START Records supplied
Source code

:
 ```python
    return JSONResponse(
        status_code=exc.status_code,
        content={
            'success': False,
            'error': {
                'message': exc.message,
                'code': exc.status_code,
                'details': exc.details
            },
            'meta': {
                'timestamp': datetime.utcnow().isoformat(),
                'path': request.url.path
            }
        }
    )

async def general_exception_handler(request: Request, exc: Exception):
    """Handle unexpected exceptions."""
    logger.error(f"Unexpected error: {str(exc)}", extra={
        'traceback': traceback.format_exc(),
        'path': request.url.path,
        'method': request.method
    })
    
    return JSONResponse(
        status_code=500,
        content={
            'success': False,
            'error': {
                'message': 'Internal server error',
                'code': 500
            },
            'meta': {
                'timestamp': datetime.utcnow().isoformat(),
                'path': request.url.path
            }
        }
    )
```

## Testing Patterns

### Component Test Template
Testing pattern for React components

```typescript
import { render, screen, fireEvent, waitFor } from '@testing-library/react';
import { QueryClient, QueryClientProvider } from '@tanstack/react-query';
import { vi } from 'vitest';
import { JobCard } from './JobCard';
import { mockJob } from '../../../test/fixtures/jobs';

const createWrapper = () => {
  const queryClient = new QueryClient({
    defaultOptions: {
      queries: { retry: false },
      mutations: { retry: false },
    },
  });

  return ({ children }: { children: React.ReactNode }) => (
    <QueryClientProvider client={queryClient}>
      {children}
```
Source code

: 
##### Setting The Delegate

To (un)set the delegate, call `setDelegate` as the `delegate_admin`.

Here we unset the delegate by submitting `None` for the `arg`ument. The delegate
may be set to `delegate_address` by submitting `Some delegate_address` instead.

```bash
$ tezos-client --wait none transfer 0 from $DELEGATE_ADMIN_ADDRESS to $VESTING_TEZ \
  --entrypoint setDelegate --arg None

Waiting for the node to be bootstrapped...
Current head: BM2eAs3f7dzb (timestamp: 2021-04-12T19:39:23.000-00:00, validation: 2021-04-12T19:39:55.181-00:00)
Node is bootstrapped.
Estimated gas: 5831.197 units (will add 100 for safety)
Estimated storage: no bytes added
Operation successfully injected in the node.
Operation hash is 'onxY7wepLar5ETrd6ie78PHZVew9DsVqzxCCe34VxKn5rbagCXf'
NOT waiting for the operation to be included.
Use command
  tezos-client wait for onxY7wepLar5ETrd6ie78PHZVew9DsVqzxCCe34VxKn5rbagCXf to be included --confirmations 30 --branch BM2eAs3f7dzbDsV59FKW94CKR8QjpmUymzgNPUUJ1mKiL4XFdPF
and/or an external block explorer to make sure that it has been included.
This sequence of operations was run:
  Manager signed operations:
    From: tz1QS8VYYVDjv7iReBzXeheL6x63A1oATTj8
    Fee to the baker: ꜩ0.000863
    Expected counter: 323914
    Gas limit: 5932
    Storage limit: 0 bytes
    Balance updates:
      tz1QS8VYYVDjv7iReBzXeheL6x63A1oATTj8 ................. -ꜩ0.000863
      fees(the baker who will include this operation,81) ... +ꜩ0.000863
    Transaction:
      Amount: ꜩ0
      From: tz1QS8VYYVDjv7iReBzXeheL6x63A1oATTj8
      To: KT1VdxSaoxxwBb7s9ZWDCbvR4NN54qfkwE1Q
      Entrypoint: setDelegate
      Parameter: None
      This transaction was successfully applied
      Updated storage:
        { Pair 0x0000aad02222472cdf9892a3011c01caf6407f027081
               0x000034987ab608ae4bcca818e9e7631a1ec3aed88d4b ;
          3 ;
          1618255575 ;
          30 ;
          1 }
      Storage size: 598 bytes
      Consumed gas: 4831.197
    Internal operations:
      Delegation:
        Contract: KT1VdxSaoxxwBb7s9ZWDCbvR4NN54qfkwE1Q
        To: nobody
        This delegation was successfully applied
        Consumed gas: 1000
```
END Records supplied
=== What the task requires ===
Nothing but the lines from the start of the data above through the line with "### Component Test Template" should appear in your answer, copied exactly.

=== Finished exercise ===
Source code

:
 ```python
    return JSONResponse(
        status_code=exc.status_code,
        content={
            'success': False,
            'error': {
                'message': exc.message,
                'code': exc.status_code,
                'details': exc.details
            },
            'meta': {
                'timestamp': datetime.utcnow().isoformat(),
                'path': request.url.path
            }
        }
    )

async def general_exception_handler(request: Request, exc: Exception):
    """Handle unexpected exceptions."""
    logger.error(f"Unexpected error: {str(exc)}", extra={
        'traceback': traceback.format_exc(),
        'path': request.url.path,
        'method': request.method
    })
    
    return JSONResponse(
        status_code=500,
        content={
            'success': False,
            'error': {
                'message': 'Internal server error',
                'code': 500
            },
            'meta': {
                'timestamp': datetime.utcnow().isoformat(),
                'path': request.url.path
            }
        }
    )
```

## Testing Patterns

### Component Test Template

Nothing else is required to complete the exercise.